The early signs, however, are not entirely positive: Newlands has admitted he is "not pleased" with Canopy Growth's fiscal-2019 performance, during which its annual loss swelled from CAD57m to CAD670m, despite a near-200% surge in sales. Shortly afterwards, the company announced that Canopy's co-CEO, Bruce Linton. was "stepping down", leaving Mark Zekulin as sole boss of the company. Linton swiftly picked up the 'phone to CNBC to claim that, far from stepping down, he had been "terminated".

The Future

In the second half of 2019, there's still plenty of change in the air for Constellation, with future success currently relying on a number of parts of the business realising their anticipated potential.

In beer, there are signs of slowing growth, reinforcing the need for the company to pick up the momentum for key brands Corona and Modelo, while supplementing their activities with a new success story (Pacifico?). Meanwhile, in wine, Constellation's footprint will be transformed – and much reduced – once the long-awaited sell-off to Gallo is completed.

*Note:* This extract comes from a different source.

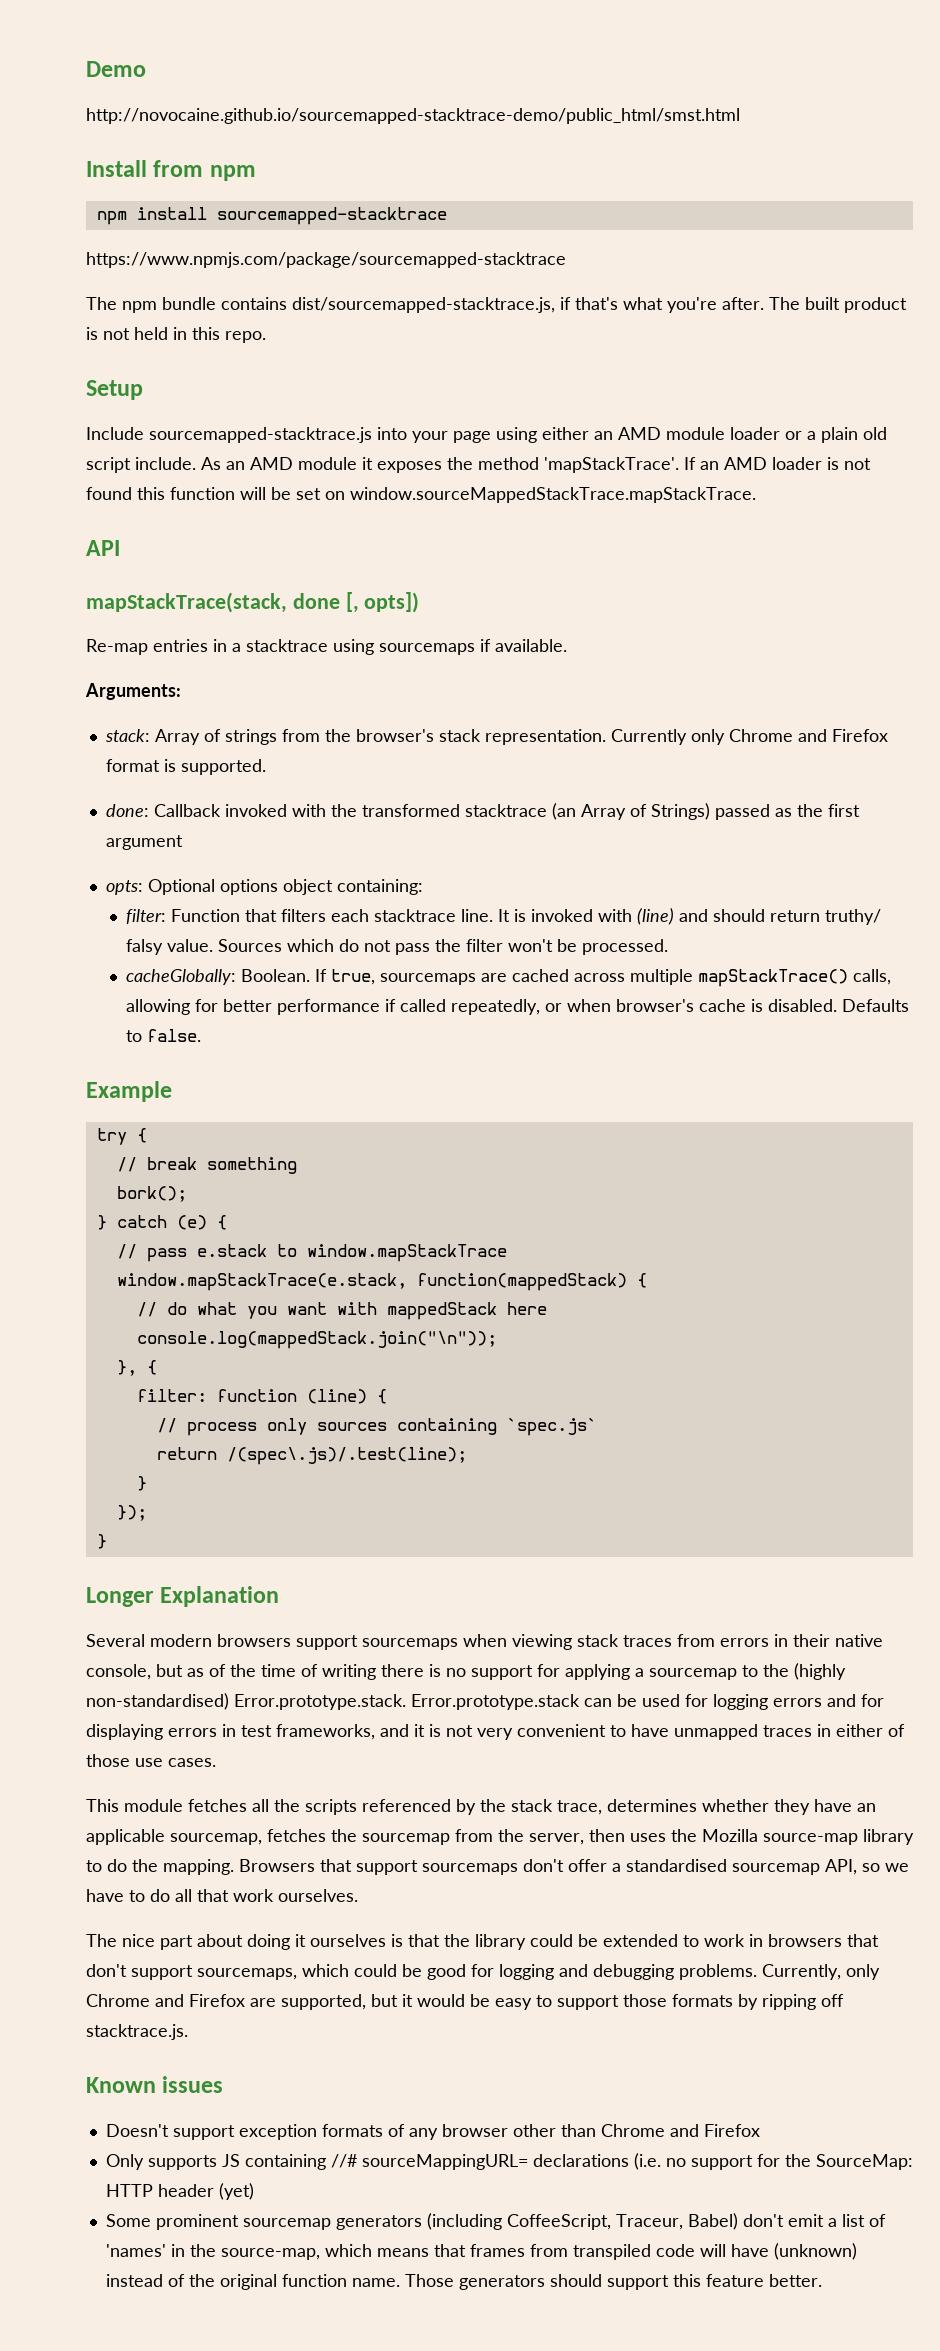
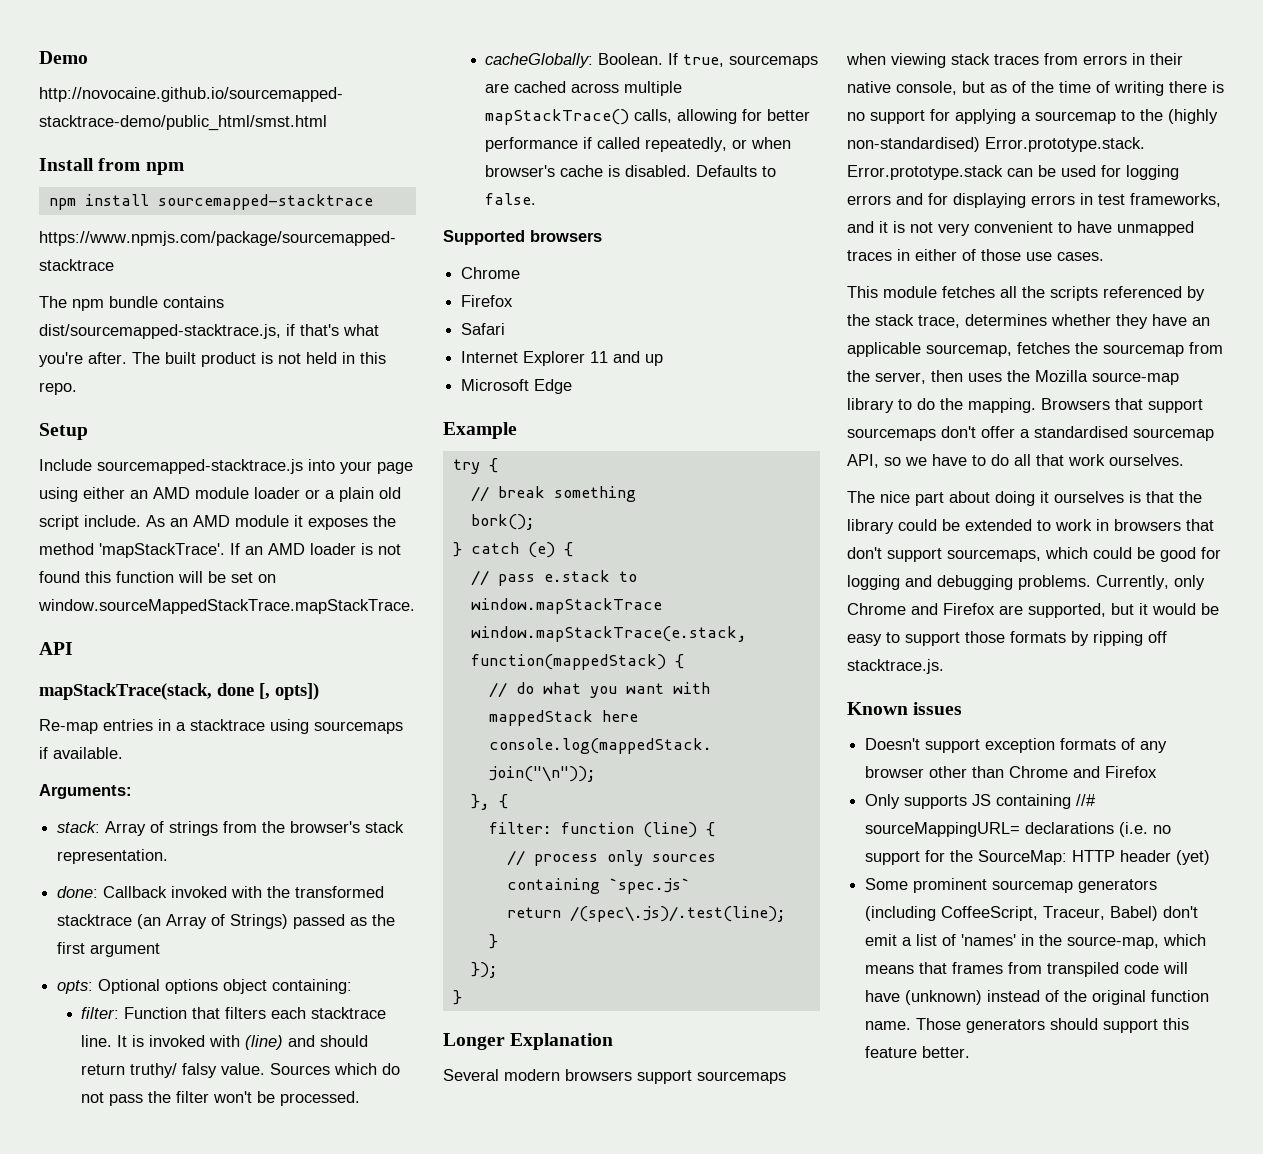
[610,729,888,745] [105,759,266,775] Currently only Chrome and Firefox format is supported. -> (169, 856) none
(202, 1035) none -> [443,230,602,245] [461,267,521,279] [461,295,514,307] [461,323,506,335] [461,351,664,366] [461,379,573,394] // Supported browsers // Chrome // Firefox // Safari // Internet Explorer 11 and up // Microsoft Edge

The company will have sacrificed volume for margin, with a serious short-term impact on revenues but, it hopes, a long-term benefit to its bottom line.

Then, in spirits, can we expect a continuation of the recent, somewhat speculative deals that have secured Constellation a small slice of a number of promising craft distillers?

The tactic of identifying talent with potential could be seen as an educated version of the roulette player who covers different sections of the wheel in the expectation that some - but not all - will be successful and reap a reward. Where success comes, the purchase of additional stakes - or outright acquisitions - can be expected to follow.

Finally, in cannabis, the runes are much harder to read. Constellation has made it clear this is a long-term bet that depends on IP ownership as much as shifting units. The group's success will largely depend on the opening up of the global marketplace – and the benefit of the company being such an early entrant.

It will be interesting to see what changes new CEO Bill Newlands makes to the strategic vision of his predecessor, Rob Sands. His first priority will be to execute on that vision, and to make a success of it. But, will he also seek to impose his own vision of the future of Constellation in the coming months and years?